Здесь, в доме садовника, об искусственной ели не могло быть и речи. Огастес Бушби не признавал ее права на существование. Претило ему и покупать срезанное дерево. Поэтому утром он взял грузовичок и отправился в питомник, откуда вернулся с трофеем – метровой живой елью в кадке. Дети тут же оттащили ее в самый живописный угол, поближе к камину.
Бушби непослушными с мороза пальцами расшнуровал свои тяжелые рабочие ботинки.
– Что за парнишка? – спросил он у Сьюзан.
– Эймос. Новый друг.
Бушби кивнул. Улыбаясь и пересказывая подробности поездки, он вошел в гостиную. И застыл.
– Боже мой!
Сьюзан дернулась следом и испуганно ахнула.
Кадка с елью стояла в углу. Рядом с ней стоял Эймос и улыбался слишком широкой и слишком зубастой улыбкой. Эймос и ель тянулись друг к другу, и ветви ели колыхались, будто от ветра, а руки мальчика стали длиннее, тоньше и когтистее. Сьюзан закричала.
– Мама! Я все объясню!
Деревья умеют только кричать и молчать. Зима для них – время тишины. Их ничто не тревожит, ни холод, ни ветер. Иногда, когда выпадает слишком много снега, старая и слабая ветвь может сломаться или треснуть под его весом. Тогда звук разлетается по лесу, страшный и резкий, и пугает зверей и птиц. Ветвь трещит, но само дерево молчит. Этот треск – не его голос.
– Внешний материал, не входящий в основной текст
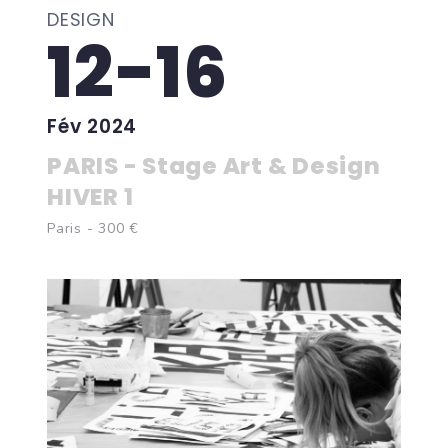
DESIGN
12-16
Fév 2024
PARIS - Stage Art & Design
HIVER 1
Paris - 300 €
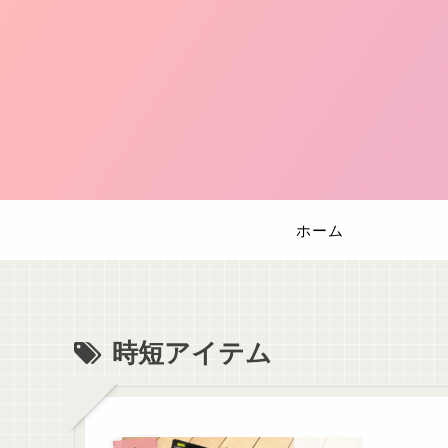
ホーム
時短アイテム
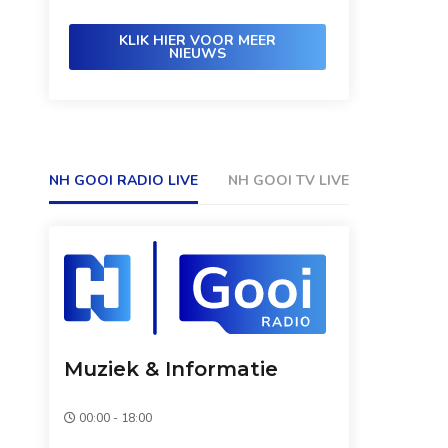
KLIK HIER VOOR MEER
NIEUWS
NH GOOI RADIO LIVE
NH GOOI TV LIVE
Muziek & Informatie
00:00 - 18:00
Оно закричит, когда придет весна. Тогда сок побежит вверх, и это будет криком. Созреют и лопнут зеленые почки, и воздух наполнят запахи первых листьев – и это тоже будет крик. И ветер, промчавшийся сквозь крону, пощекотавший ее, – снова крик. Такой громкий, такой яркий голос дерева, и при этом не слышный никому.
Дерево нельзя услышать. Но можно почувствовать всю силу его крика, всю глубину его молчания.